As of the last day of school on Dec. 18, there were 51 active cases in Durham District School Board schools, and another 38 active cases in the Durham Catholic board. In total, of the 4,828 schools across the province, 976 had active cases as of Dec. 18.
Ontario reported 2,123 new infections Monday, down from the 2,316 cases reported Sunday.
Durham reported 160 new cases over the weekend with the current total at 911 active cases. There are 877 in home isolation and 34 people in the hospital, 10 of which are in the ICU.
In Oshawa, there are currently 189 cases with 21 new cases reported over the weekend. There are 183 people in home isolation and six people in hospital with one in the ICU.

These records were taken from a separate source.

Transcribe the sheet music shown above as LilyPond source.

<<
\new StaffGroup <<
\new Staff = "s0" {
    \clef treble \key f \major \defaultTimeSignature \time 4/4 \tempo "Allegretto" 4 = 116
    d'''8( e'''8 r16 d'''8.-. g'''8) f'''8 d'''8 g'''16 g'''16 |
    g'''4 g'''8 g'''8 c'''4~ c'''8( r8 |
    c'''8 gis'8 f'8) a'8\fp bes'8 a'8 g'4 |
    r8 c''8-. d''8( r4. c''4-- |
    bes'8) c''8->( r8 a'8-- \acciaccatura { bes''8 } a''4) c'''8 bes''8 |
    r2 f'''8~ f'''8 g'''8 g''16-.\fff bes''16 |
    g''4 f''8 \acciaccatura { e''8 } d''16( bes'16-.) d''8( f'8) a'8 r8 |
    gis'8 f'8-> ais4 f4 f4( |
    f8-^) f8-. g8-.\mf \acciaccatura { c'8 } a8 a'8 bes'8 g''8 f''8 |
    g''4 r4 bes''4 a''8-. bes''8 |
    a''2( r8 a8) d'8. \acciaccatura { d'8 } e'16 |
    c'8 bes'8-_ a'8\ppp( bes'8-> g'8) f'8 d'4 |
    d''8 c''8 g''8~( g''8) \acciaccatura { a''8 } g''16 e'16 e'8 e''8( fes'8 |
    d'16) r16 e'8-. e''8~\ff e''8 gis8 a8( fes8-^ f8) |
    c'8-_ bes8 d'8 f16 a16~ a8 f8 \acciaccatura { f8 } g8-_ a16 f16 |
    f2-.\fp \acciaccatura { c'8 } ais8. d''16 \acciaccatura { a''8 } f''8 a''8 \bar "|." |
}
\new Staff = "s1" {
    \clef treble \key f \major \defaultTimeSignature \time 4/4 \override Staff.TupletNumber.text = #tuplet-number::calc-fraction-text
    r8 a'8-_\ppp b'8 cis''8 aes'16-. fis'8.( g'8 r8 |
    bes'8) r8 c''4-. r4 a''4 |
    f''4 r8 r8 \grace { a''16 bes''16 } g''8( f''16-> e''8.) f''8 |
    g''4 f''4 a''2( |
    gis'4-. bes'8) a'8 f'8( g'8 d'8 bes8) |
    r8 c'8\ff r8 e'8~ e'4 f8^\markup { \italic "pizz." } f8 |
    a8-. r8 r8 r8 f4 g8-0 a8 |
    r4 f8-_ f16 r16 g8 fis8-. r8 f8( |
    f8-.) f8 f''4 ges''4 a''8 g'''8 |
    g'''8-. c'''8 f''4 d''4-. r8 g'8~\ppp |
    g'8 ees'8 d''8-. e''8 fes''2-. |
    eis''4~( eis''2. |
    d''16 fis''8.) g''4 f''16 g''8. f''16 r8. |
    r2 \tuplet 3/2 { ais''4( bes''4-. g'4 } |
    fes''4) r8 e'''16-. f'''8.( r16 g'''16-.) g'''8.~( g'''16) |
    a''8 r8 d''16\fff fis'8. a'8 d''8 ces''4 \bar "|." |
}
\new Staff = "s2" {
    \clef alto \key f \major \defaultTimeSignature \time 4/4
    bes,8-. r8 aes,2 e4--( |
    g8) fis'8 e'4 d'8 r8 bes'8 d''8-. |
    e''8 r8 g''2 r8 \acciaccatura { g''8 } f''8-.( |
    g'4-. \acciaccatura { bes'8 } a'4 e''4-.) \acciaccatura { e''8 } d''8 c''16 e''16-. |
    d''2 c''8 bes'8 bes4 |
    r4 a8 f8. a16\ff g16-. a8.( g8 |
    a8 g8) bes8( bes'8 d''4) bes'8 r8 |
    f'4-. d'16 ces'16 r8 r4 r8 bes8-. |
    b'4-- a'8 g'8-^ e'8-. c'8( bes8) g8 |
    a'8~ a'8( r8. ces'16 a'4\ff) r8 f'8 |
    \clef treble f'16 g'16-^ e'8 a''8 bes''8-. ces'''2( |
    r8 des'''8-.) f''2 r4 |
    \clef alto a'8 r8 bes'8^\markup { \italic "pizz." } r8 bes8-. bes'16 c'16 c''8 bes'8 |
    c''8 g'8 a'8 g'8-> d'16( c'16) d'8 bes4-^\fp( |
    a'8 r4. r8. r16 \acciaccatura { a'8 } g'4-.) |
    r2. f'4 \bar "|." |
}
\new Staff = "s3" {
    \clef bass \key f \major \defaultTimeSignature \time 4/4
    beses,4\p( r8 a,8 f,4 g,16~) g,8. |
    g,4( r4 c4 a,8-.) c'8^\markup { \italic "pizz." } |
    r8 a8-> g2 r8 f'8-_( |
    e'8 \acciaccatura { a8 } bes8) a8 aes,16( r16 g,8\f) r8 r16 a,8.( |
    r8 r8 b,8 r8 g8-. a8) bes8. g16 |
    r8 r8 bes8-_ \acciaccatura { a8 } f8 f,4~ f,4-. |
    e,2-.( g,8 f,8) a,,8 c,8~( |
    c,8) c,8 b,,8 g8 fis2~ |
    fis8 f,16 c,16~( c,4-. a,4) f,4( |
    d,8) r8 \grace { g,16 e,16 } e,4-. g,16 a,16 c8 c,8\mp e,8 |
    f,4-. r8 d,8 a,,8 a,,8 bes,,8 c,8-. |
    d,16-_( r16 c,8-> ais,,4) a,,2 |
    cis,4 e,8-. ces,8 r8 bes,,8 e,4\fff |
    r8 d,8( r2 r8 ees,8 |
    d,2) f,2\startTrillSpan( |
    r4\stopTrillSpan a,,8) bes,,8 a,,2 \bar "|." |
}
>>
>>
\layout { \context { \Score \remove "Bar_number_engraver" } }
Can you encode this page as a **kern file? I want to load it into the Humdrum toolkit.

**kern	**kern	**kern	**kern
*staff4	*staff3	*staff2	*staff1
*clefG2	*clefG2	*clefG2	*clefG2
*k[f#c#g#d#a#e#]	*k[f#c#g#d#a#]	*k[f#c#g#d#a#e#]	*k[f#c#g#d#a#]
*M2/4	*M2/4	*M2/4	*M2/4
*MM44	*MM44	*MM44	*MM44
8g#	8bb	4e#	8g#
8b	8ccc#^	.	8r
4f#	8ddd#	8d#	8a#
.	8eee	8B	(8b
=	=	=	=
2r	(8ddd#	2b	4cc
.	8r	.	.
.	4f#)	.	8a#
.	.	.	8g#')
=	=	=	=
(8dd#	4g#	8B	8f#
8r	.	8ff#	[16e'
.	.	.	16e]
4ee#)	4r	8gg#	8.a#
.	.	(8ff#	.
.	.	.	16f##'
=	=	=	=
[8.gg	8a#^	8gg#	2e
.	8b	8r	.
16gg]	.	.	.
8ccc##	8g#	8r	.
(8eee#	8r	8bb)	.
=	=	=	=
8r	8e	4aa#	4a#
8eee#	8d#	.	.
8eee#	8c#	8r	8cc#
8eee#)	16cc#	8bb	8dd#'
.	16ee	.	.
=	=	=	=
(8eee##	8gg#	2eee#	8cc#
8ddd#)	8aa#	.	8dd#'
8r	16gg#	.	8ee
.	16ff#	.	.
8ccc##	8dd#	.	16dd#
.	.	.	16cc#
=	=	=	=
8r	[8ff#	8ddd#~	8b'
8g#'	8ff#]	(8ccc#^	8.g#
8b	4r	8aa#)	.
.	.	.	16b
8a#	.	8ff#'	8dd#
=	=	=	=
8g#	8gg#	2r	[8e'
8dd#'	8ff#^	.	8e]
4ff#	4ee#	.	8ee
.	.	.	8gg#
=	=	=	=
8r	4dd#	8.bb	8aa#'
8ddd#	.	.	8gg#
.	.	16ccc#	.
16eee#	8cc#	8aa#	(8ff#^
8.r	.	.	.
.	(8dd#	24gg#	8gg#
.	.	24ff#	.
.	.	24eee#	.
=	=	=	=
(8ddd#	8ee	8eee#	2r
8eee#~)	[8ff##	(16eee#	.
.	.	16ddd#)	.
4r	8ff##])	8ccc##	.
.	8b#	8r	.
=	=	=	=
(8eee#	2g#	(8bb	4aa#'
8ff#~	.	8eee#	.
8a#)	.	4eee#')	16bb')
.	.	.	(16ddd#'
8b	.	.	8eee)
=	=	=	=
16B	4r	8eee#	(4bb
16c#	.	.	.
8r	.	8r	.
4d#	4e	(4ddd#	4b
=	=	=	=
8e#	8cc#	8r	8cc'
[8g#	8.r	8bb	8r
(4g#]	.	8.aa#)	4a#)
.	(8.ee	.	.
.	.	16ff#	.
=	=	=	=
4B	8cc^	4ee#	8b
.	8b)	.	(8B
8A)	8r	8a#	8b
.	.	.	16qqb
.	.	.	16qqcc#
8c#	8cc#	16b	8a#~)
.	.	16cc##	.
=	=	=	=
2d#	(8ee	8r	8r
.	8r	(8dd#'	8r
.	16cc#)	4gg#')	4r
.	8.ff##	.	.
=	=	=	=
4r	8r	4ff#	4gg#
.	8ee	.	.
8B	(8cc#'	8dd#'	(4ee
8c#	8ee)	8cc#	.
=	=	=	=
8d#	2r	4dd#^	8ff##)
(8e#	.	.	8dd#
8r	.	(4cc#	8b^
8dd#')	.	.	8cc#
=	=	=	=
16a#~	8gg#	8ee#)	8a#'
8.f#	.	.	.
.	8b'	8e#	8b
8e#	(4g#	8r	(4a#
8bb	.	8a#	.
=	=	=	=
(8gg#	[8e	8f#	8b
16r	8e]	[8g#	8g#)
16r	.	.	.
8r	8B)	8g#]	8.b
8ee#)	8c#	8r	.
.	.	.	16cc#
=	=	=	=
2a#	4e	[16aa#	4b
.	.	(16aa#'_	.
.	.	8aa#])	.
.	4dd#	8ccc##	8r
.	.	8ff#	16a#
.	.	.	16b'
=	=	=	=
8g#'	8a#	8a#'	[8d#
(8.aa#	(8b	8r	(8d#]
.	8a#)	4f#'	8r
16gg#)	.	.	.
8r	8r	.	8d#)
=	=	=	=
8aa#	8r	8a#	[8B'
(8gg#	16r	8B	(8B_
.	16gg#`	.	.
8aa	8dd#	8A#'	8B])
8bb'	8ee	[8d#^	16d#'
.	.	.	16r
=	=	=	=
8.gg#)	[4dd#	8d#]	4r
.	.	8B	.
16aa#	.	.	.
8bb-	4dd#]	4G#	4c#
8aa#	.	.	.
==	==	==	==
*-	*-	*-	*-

Deputy Premier and Minister of Health Christine Elliott says despite significant investments to support the province’s hospital system, hospitalizations continue to increase and more needs to be done.
“We continue to see sharp increases in hospitalizations and ICU occupancy is reaching concerning levels,” says Elliott, noting the province-wide shutdown was a difficult but necessary step.
“This urgent and immediate action must be taken to prevent our healthcare system from becoming overwhelmed, to protect our long-term care residents and to save lives.”
Elliott says with the arrival of the vaccine, there is a light at the end of the tunnel.
“The tunnel grows brighter every day, but we must remain vigilant,” she says. “I strongly encourage everyone to stay home and continue to follow public health measures. We’ve flattened the curve before and we can do it again.”